2.3 Prospective validation trial
2.3.1 Sample and model preparation
In this comparative study, a sample containing 1,422 citations that had been isolated from the screening researchers and CNN models were adopted to reveal the performance of the models with different classification strategies. During model preparation, cutting thresholds of the possibility coefficient given by the CNN models were determined. In our previously published study,26 the sensitivity (SEN) and specificity (SPE) of the CNN model could be adjusted by setting different thresholds. The primary goal was to maintain the screening as sensitive as possible. Ideally, the sensitivity should be 1. However, if such SEN could not be reached, 0.95 should be the bottom line. The secondary goal was to maintain the SPE as high as possible. Therefore, an SPE higher than 0.8 was desired but not mandatory. Hereby, the High-sensitivity Threshold was determined as follows: when the SPE can be maintained higher than 0.8, we first seek for SEN = 1. If that threshold does not exist, the standard will be lowered to 1 > SEN > 0.95 when the SPE is still higher than 0.8. If the threshold still cannot meet the subordinate standard, the High-sensitivity Threshold will be set at SEN = 0.95 irrespective of how low the SPE is. Receiver-operating characteristic (ROC) curves and the area under curve (AUC), along with the SEN and SPE with the chosen thresholds, were employed to compare the models obtained by the different classification strategies.
It should be noted that, while the 2-category model had only one High-sensitivity Threshold for the RCTs category, the 3- and 5-category models had respectively 3 and 5 High-sensitivity Thresholds for each category. For example, when trained with 5-category strategy, the CNN model will provide 5 sets of probabilities for a single citation, 5 thresholds were therefore needed to determine to which category did the citation belong. This might lead to the result that a specific citation may be labelled with multiple category tags if the possibility given for those categories were all above the respective thresholds. Therefore, combination of different thresholds was needed.

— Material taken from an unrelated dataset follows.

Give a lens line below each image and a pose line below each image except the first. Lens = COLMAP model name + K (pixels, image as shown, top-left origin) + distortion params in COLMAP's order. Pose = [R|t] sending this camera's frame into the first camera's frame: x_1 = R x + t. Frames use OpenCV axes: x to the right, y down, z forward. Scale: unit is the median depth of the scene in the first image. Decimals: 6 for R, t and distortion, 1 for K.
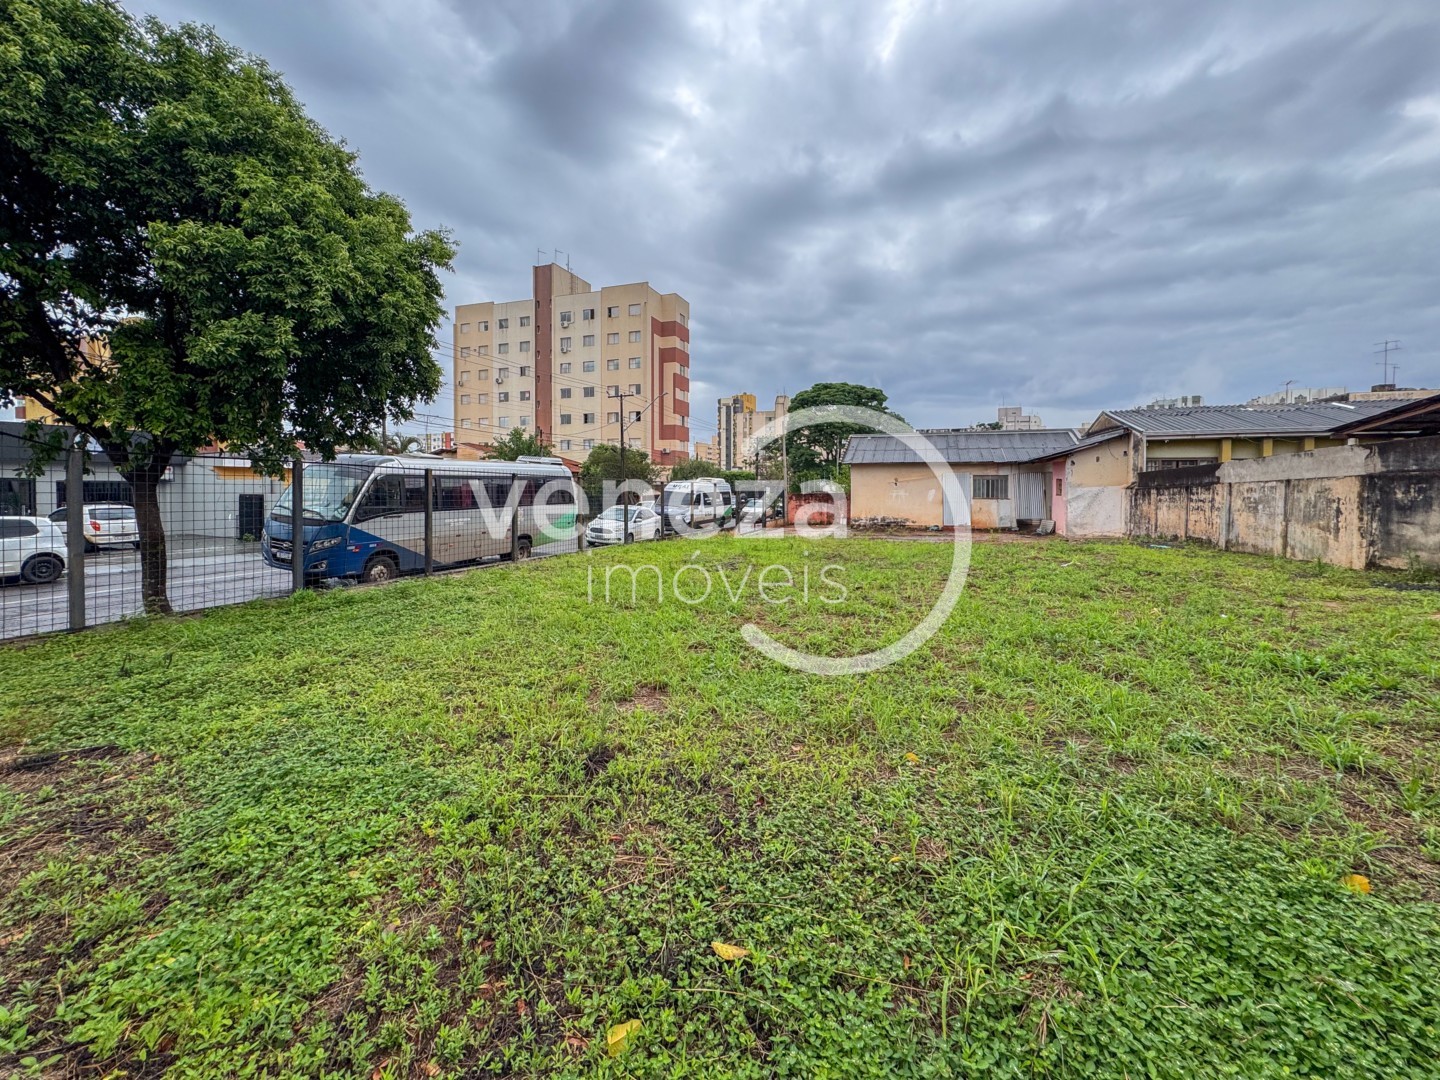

The workflow of the combination of different thresholds is shown in Fig. 2. Since the sensitivity of citation screening was the main aim, no citations were discarded until the positive choosing was completed. The first screening was for RCTs and the positive results were kept. Then, the RUCTs and Unclear categories were screened from the remaining results and kept aside. Finally, screening for NRCTs and NC was performed in the remainder, where the negative results (Ambiguous) were kept and the positive ones were discarded.
2.3.2 Screening performance validation
The 1,422 samples underwent both manual and CNN model screening. The same independent screening process was performed by the 2 experienced researchers. After discussion, the final classification labels were used as the gold standard. The independent results of both researchers prior to discussion were deemed as performance of manual screening. Fully-prepared CNN models performed the screening according to the aforementioned thresholds and workflow. Finally, SEN and SPE were given with 95% confidence interval (95% CI).